Hospitals are also directly affected by the lack of electricity, with some hospitals having completely run out of fuel and others able only to use 3 hours of electricity a day.  This of course affects the capacity of hospitals to function and treat patients, and the most serious cases have to seek attention abroad. Transfers to Israel have been limited and Israel has refused to pay for the treatment of patients, demanding financial guarantees from the Palestinian Health Ministry. This is despite the fact that as an occupying power in Gaza Israel is responsible under international law for providing healthcare to the population, in addition to the fact that the most serious cases of treatment are only required due to Israel’s offensive and blockade in the Gaza strip and the consequent human suffering inflicted. The World Health Organization reports that the blockade has therefore led to ‘a worsening condition of health for the population’. Schools have also had to cancel many classes as there is not enough electricity to sustain activities.
Economically, border closures and the blockade of Gaza have been disastrous. The world Bank estimates that as a result of the blockade, only ‘2% of industrial establishments are still functioning’ and industrial employment has fallen from 35,000 in 2005 to 840 in 2008, with 40,000 jobs in agriculture being lost also. With no goods being allowed to leave Gaza, the private sector has come to a virtual standstill with flowers, fruits and vegetables destroyed or being sold at a loss in the domestic market. For more than two years there has also been a total ban on construction materials in Gaza, including cement, glass and other materials limiting reconstruction and infrastructure repair. The functioning of the economy has therefore been completely limited by border closures and the blockade, resulting in an unemployment rate of 40-50%.
Border closures and the blockade severely affect the amount of supplies and resources which enter Gaza.  A UN report notes how even when basic aid can be delivered it, on average it takes 68 days to deliver health kits, 85 days for shelter kits and 39 days for household items.
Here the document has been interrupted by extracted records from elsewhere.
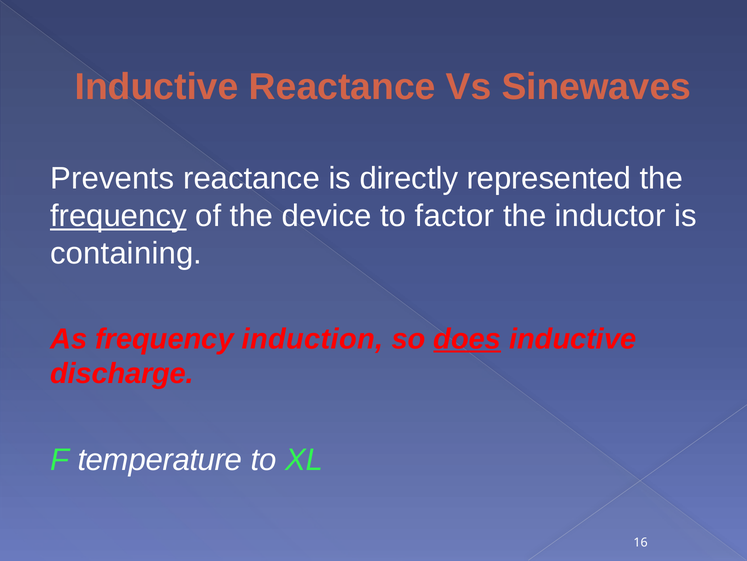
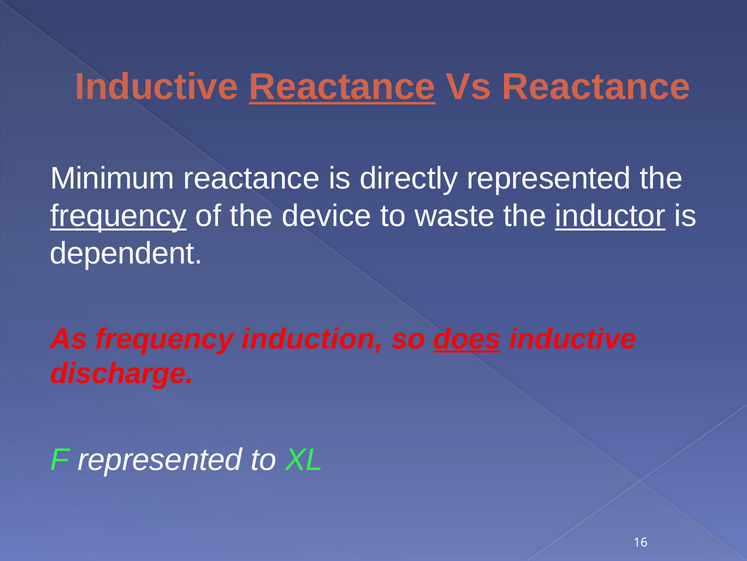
Reactance at (342, 87) underline: none -> present
Vs Sinewaves: Sinewaves -> Reactance
Prevents: Prevents -> Minimum
factor: factor -> waste
inductor underline: none -> present
containing: containing -> dependent
F temperature: temperature -> represented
Development in Gaza can not take place until the Israeli blockade is lifted. The economy will not recover, hospitals and schools will not function, water will remain inaccessible and poorly treated and food shortages will continue. A significant proportion of the population will remain hungry, unemployed and unable to access basic services. This is in addition to being physically prevented from leaving the Gaza Strip. The Palestinian Ministry of Health recently announced the death of a 7 year old girl who died as a result of being banned from travelling abroad for treatment for cancer, despite having all the necessary paperwork. The Ministry also announced that her death brought the total death toll of the blockade to 352. 
Despite the substantial body of evidence, Israel has denied that a humanitarian crisis is taking place. This denial sits uneasily with a deliberate policy of collective punishment. Dov Weiglass, an advisor to Ehud Olmert, described the Israeli policy of punishing civilians in light of Hamas’s election victory, saying; ‘it’s like an appointment with a dietician. The Palestinians will get a lot thinner, but won’t die’.